=== Extracted data entries ===
━━━━━━━━━━━━━━━━━━━━

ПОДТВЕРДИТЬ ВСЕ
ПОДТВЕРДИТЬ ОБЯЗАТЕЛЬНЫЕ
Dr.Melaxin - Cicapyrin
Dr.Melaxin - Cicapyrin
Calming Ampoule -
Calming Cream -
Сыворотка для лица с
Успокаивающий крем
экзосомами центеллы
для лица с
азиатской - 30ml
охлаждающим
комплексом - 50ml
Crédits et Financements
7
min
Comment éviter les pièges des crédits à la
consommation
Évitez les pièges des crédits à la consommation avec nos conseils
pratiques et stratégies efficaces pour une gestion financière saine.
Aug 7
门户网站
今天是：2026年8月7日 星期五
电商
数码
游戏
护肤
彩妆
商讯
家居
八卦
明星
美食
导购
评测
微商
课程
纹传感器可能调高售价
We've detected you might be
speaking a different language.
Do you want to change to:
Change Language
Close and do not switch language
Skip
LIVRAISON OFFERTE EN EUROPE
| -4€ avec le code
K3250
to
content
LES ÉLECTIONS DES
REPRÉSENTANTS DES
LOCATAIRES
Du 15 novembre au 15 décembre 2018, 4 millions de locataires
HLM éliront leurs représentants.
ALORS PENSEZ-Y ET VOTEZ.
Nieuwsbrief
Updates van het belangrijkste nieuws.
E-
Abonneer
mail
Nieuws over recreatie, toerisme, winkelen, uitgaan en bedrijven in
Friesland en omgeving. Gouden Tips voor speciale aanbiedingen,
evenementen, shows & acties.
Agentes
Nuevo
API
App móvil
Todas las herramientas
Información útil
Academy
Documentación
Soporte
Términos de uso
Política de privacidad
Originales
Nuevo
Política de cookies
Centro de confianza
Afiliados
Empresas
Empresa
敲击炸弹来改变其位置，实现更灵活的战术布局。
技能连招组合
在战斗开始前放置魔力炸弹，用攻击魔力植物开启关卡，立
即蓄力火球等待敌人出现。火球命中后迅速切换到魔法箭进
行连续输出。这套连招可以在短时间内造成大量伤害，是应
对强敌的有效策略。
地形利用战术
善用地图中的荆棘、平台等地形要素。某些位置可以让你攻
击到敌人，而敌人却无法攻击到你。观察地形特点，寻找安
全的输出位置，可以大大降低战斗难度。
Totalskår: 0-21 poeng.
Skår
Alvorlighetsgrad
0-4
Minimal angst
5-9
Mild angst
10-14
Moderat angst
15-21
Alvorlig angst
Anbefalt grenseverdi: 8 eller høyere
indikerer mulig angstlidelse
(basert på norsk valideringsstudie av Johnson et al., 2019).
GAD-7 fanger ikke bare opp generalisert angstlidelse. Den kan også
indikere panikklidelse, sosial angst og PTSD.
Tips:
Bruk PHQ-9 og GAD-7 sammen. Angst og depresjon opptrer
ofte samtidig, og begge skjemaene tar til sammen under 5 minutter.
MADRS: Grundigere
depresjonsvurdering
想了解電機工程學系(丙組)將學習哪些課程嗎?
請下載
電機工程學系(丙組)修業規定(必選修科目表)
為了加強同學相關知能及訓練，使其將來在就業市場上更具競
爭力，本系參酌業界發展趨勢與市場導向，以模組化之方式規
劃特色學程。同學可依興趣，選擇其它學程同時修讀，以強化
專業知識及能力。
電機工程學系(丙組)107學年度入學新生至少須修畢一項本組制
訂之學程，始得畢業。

━━━━━━━━━━━━━━━━━━━━

=== ASSIGNMENT ===
Extract every line of text from the data above and reproduce each one verbatim, in its original order.

=== WRITTEN ANSWER ===
ПОДТВЕРДИТЬ ВСЕ
ПОДТВЕРДИТЬ ОБЯЗАТЕЛЬНЫЕ
Dr.Melaxin - Cicapyrin
Dr.Melaxin - Cicapyrin
Calming Ampoule -
Calming Cream -
Сыворотка для лица с
Успокаивающий крем
экзосомами центеллы
для лица с
азиатской - 30ml
охлаждающим
комплексом - 50ml
Crédits et Financements
7
min
Comment éviter les pièges des crédits à la
consommation
Évitez les pièges des crédits à la consommation avec nos conseils
pratiques et stratégies efficaces pour une gestion financière saine.
Aug 7
门户网站
今天是：2026年8月7日 星期五
电商
数码
游戏
护肤
彩妆
商讯
家居
八卦
明星
美食
导购
评测
微商
课程
纹传感器可能调高售价
We've detected you might be
speaking a different language.
Do you want to change to:
Change Language
Close and do not switch language
Skip
LIVRAISON OFFERTE EN EUROPE
| -4€ avec le code
K3250
to
content
LES ÉLECTIONS DES
REPRÉSENTANTS DES
LOCATAIRES
Du 15 novembre au 15 décembre 2018, 4 millions de locataires
HLM éliront leurs représentants.
ALORS PENSEZ-Y ET VOTEZ.
Nieuwsbrief
Updates van het belangrijkste nieuws.
E-
Abonneer
mail
Nieuws over recreatie, toerisme, winkelen, uitgaan en bedrijven in
Friesland en omgeving. Gouden Tips voor speciale aanbiedingen,
evenementen, shows & acties.
Agentes
Nuevo
API
App móvil
Todas las herramientas
Información útil
Academy
Documentación
Soporte
Términos de uso
Política de privacidad
Originales
Nuevo
Política de cookies
Centro de confianza
Afiliados
Empresas
Empresa
敲击炸弹来改变其位置，实现更灵活的战术布局。
技能连招组合
在战斗开始前放置魔力炸弹，用攻击魔力植物开启关卡，立
即蓄力火球等待敌人出现。火球命中后迅速切换到魔法箭进
行连续输出。这套连招可以在短时间内造成大量伤害，是应
对强敌的有效策略。
地形利用战术
善用地图中的荆棘、平台等地形要素。某些位置可以让你攻
击到敌人，而敌人却无法攻击到你。观察地形特点，寻找安
全的输出位置，可以大大降低战斗难度。
Totalskår: 0-21 poeng.
Skår
Alvorlighetsgrad
0-4
Minimal angst
5-9
Mild angst
10-14
Moderat angst
15-21
Alvorlig angst
Anbefalt grenseverdi: 8 eller høyere
indikerer mulig angstlidelse
(basert på norsk valideringsstudie av Johnson et al., 2019).
GAD-7 fanger ikke bare opp generalisert angstlidelse. Den kan også
indikere panikklidelse, sosial angst og PTSD.
Tips:
Bruk PHQ-9 og GAD-7 sammen. Angst og depresjon opptrer
ofte samtidig, og begge skjemaene tar til sammen under 5 minutter.
MADRS: Grundigere
depresjonsvurdering
想了解電機工程學系(丙組)將學習哪些課程嗎?
請下載
電機工程學系(丙組)修業規定(必選修科目表)
為了加強同學相關知能及訓練，使其將來在就業市場上更具競
爭力，本系參酌業界發展趨勢與市場導向，以模組化之方式規
劃特色學程。同學可依興趣，選擇其它學程同時修讀，以強化
專業知識及能力。
電機工程學系(丙組)107學年度入學新生至少須修畢一項本組制
訂之學程，始得畢業。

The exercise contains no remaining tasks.